Testo di partenza
_ _ _ _ _ _ _
Nel secondo capitolo si esamina la questione inerente alla libertà religiosa e al
relativo divieto di discriminazione in ambito lavorativo; in particolare viene evidenziata
l’importanza della protezione dell’identità culturale e religiosa del lavoratore. Tale
tutela è disciplinata da diverse convenzioni dell’Organizzazione Internazionale del
Lavoro e da altrettante direttive emanate dall’Unione Europea. Queste, oltre a prevedere
una normativa antidiscriminatoria, disciplinano la protezione della manifestazione del
culto religioso del lavoratore, nello specifico riguardo alla conciliazione tra “il tempo di
lavoro” e il “tempo di riposo e preghiera”. Tale diritto però risulta essere limitato, sia
dalla normativa interna che da quella internazionale.
Nel terzo capitolo si osserva come le normative sovranazionali si inseriscono
peculiarmente negli ordinamenti nazionali di Italia e Regno Unito, e si esaminano tre
casi giurisprudenziali; due relativi all’Italia e uno al Regno Unito, in cui sono applicati i
principi riconosciuti da tutti gli atti interni ed internazionali precedentemente introdotti.
I casi giurisprudenziali mettono in rilievo l’importanza e l’attualità della questione
inerente alla manifestazione del culto religioso in ambito lavorativo, in particolare
sollevano la problematica relativa alla conciliazione tra il diritto all’osservanza della
festività religiosa settimanale e le esigenze economiche legate al mondo del lavoro.
9
CAPITOLO I
APPARTENENZA RELIGIOSA E DIVIETO DI
DISCRIMINAZIONE
1.1. IL CONTESTO STORICO
Il diritto individuale di libertà religiosa rappresenta una delle massime espressioni
della dignità umana e una delle libertà fondamentali assicurate dalle democrazie
contemporanee. Si ritiene fondamento della costituzione dell’identità individuale la
possibilità dell’uomo di aderire a un credo religioso o di non aderirne ad alcuno, nella
garanzia dell’affermazione personale all’interno della società.
Il fattore religioso svolge un ruolo fondamentale sia nella dimensione individuale,
in quanto risponde a un bisogno esistenziale dell’essere umano, sia nella dimensione
collettiva, nell’ambito della quale il soggetto realizza la propria identità sociale. Per
questo motivo le organizzazioni confessionali hanno sempre rappresentato parte
integrante della partecipazione all’organizzazione della vita dell’individuo in società.
Infatti, sia da un punto di vista politico che sociale, i principi dottrinali delle diverse
confessioni religiose hanno dettato nel corso della storia lo sviluppo dell’identità
personale del singolo che, partecipe e attivo all’interno della comunità religiosa di
riferimento, ha costruito una rete relazionale di valori condivisi, conservati e difesi
anche nello svolgimento della vita quotidiana
17
.
17
Loprieno D., La libertà religiosa, Milano, Giuffrè, 2009, pp. 120-121.
10
Il tema della libertà religiosa e le sfide susseguitesi per la sua conquista hanno
perciò segnato le tappe fondamentali della storia. Dal punto di vista giuridico tali tappe
sono state contrassegnate dalle paci religiose, dagli editti di tolleranza, dalle
Dichiarazioni dei Diritti dell’Uomo e dalle Costituzioni
18
.
_ _ _ _ _ _ _
Istruzioni
Restituisci il brano del testo sulla libertà religiosa nel lavoro da "Il fattore religioso" fino a "2009, pp. 120-121." compreso. Le righe riportate dopo questo punto non hanno alcun ruolo in questa operazione.

Estratti del dataset
_ _ _ _ _ _ _
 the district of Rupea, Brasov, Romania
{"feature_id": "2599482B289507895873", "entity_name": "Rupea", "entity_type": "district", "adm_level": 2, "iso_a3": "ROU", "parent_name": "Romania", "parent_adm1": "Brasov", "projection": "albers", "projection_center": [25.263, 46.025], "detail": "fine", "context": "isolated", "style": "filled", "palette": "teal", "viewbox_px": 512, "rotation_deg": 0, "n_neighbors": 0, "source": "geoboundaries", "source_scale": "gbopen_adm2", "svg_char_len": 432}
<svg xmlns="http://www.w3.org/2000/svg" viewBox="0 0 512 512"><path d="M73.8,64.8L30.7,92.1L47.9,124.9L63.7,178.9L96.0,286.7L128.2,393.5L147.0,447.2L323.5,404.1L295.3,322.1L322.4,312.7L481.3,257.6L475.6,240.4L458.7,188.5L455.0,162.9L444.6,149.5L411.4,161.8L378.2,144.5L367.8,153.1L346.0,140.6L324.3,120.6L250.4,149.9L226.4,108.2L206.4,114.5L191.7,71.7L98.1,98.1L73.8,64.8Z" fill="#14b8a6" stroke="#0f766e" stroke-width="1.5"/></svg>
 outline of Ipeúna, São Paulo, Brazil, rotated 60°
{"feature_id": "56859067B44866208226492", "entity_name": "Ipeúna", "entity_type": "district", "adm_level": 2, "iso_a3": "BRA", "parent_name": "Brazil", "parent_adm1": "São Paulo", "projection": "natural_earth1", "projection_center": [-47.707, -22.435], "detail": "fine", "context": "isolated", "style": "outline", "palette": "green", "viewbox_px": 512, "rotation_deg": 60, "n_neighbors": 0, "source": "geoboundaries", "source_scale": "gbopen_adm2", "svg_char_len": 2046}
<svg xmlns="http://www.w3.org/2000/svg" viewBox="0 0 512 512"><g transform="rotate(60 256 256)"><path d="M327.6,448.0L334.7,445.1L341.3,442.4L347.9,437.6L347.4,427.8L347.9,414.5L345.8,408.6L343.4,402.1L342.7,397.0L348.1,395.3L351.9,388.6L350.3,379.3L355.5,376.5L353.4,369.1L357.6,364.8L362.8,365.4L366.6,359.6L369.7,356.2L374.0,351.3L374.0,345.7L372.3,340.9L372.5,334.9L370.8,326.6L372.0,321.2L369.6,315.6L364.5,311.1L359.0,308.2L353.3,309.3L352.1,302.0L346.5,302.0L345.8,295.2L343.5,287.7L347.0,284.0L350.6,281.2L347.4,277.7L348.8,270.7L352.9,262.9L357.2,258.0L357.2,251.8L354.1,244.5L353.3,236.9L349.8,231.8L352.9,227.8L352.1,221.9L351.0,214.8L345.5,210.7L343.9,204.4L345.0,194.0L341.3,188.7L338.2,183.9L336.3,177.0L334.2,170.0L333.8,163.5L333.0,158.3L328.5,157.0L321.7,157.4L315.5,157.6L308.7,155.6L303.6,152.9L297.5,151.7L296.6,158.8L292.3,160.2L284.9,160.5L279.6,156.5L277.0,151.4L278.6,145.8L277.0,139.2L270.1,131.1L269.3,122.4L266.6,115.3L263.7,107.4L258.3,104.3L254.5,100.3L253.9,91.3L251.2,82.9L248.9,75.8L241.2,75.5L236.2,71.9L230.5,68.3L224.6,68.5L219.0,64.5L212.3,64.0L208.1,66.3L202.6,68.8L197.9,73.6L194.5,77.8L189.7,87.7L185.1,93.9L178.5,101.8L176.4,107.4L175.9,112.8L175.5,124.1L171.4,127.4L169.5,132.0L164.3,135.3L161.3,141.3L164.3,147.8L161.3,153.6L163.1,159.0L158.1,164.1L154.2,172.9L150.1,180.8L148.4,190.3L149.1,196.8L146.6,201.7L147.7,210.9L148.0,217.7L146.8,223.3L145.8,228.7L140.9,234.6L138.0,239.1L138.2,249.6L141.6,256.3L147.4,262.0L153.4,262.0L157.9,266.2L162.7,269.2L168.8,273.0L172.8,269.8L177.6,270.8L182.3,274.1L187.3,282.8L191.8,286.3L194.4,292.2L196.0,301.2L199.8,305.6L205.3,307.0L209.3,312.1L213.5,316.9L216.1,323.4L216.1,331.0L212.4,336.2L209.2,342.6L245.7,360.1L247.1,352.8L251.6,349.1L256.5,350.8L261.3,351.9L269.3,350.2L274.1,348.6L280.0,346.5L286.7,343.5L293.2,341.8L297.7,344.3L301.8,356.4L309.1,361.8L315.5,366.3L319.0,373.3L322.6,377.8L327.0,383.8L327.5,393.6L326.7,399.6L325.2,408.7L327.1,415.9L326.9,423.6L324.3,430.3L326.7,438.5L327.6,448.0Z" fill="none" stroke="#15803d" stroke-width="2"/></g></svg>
_ _ _ _ _ _ _
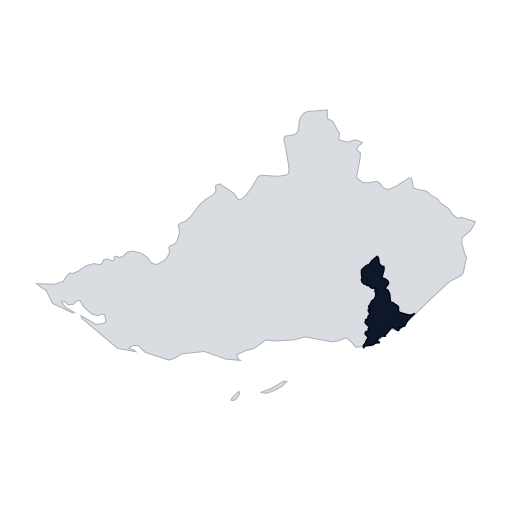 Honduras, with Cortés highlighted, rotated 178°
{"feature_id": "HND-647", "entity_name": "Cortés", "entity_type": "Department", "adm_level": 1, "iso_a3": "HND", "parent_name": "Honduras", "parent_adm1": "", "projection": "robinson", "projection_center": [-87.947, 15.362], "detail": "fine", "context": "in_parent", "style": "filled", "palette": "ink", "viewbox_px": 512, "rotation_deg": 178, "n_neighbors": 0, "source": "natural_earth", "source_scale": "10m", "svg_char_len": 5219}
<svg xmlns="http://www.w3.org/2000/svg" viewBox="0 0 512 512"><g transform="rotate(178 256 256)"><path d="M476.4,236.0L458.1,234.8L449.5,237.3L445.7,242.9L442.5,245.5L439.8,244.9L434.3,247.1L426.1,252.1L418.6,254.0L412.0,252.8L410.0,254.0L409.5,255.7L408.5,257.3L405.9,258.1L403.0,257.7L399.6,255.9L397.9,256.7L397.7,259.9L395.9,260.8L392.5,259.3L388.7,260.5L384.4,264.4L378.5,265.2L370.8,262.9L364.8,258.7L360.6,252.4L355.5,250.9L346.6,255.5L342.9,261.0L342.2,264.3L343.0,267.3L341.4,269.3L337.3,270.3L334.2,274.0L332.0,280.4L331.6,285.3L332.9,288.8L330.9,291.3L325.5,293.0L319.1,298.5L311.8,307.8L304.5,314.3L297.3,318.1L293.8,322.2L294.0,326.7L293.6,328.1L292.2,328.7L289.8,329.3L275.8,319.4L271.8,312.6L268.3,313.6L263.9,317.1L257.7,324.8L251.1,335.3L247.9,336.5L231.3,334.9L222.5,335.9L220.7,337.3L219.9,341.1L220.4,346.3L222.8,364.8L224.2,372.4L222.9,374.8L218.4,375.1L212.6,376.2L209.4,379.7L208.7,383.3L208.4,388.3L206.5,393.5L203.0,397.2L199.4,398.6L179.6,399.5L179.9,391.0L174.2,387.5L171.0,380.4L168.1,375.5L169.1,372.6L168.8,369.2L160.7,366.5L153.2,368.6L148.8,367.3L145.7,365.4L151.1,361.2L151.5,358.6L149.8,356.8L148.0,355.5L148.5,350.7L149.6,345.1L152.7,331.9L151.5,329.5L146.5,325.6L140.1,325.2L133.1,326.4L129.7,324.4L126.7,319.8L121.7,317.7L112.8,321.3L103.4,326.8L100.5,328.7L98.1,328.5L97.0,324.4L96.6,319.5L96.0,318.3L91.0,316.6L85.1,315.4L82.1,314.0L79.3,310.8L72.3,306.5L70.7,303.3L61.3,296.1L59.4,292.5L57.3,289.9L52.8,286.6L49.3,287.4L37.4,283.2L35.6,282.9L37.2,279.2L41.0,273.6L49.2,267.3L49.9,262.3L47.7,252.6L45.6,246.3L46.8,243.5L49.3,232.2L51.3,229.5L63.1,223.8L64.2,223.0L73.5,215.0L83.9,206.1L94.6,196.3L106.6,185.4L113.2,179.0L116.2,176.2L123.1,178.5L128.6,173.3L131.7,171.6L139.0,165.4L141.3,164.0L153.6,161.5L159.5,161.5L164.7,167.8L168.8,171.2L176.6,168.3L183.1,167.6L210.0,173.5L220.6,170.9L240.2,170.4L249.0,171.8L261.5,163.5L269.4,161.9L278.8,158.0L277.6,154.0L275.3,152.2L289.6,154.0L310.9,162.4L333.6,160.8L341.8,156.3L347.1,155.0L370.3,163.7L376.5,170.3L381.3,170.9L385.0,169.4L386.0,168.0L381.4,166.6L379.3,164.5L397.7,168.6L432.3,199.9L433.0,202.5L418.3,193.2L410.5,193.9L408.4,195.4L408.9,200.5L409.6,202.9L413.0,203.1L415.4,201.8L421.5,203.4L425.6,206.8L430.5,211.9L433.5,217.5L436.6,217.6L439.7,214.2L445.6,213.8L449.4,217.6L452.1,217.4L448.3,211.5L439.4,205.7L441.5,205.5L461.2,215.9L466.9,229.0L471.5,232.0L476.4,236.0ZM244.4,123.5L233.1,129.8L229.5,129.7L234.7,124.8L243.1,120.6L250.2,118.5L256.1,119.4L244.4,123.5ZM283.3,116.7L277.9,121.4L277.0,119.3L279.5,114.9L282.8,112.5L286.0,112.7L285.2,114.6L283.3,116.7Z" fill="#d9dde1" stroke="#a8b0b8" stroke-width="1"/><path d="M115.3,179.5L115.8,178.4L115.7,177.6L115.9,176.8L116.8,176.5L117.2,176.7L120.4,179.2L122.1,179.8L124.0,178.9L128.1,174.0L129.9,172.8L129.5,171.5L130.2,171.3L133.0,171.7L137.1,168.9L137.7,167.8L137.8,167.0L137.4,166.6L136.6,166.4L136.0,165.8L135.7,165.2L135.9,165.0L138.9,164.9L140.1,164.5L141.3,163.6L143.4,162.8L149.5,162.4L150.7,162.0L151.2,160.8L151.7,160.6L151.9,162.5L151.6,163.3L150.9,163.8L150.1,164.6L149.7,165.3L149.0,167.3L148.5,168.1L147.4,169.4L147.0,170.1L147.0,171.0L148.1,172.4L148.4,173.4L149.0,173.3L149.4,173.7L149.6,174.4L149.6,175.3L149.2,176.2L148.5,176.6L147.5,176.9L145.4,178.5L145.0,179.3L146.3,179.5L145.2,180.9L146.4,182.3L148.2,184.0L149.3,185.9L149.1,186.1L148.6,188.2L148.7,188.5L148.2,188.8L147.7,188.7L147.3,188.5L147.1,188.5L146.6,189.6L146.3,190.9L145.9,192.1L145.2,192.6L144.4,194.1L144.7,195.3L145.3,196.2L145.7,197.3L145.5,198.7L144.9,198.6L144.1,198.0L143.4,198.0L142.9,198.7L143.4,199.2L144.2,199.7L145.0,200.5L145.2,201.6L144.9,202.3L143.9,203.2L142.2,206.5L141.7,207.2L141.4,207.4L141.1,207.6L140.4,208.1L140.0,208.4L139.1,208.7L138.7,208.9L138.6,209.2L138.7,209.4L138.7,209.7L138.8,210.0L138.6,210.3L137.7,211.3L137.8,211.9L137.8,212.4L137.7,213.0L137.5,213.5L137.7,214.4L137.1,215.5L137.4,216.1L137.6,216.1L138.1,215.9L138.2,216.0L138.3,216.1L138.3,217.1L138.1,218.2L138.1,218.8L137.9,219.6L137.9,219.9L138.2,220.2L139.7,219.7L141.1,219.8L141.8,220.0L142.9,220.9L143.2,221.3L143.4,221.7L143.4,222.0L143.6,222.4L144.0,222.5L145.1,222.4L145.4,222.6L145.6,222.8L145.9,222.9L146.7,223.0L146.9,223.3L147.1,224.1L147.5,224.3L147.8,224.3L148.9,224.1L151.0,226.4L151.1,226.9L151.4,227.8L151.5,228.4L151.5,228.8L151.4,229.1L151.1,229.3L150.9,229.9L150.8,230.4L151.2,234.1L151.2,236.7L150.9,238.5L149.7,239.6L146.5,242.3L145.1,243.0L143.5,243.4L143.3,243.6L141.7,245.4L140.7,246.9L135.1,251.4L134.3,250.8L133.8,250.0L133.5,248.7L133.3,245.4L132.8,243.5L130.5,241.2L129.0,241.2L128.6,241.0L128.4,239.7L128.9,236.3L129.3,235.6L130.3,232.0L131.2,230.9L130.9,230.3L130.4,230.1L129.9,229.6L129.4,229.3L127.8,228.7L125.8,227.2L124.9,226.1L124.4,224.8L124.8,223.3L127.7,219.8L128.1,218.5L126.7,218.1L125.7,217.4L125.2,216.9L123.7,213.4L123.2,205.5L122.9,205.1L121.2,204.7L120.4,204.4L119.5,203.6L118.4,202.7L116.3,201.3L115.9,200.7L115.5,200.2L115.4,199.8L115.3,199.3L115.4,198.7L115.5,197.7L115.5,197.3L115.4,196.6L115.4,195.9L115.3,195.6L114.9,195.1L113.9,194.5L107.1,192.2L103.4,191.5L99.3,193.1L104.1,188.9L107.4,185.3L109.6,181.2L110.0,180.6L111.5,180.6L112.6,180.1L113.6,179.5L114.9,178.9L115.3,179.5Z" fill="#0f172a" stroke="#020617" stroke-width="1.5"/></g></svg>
_ _ _ _ _ _ _
Soluzione
Il fattore religioso svolge un ruolo fondamentale sia nella dimensione individuale,
in quanto risponde a un bisogno esistenziale dell’essere umano, sia nella dimensione
collettiva, nell’ambito della quale il soggetto realizza la propria identità sociale. Per
questo motivo le organizzazioni confessionali hanno sempre rappresentato parte
integrante della partecipazione all’organizzazione della vita dell’individuo in società.
Infatti, sia da un punto di vista politico che sociale, i principi dottrinali delle diverse
confessioni religiose hanno dettato nel corso della storia lo sviluppo dell’identità
personale del singolo che, partecipe e attivo all’interno della comunità religiosa di
riferimento, ha costruito una rete relazionale di valori condivisi, conservati e difesi
anche nello svolgimento della vita quotidiana
17
.
17
Loprieno D., La libertà religiosa, Milano, Giuffrè, 2009, pp. 120-121.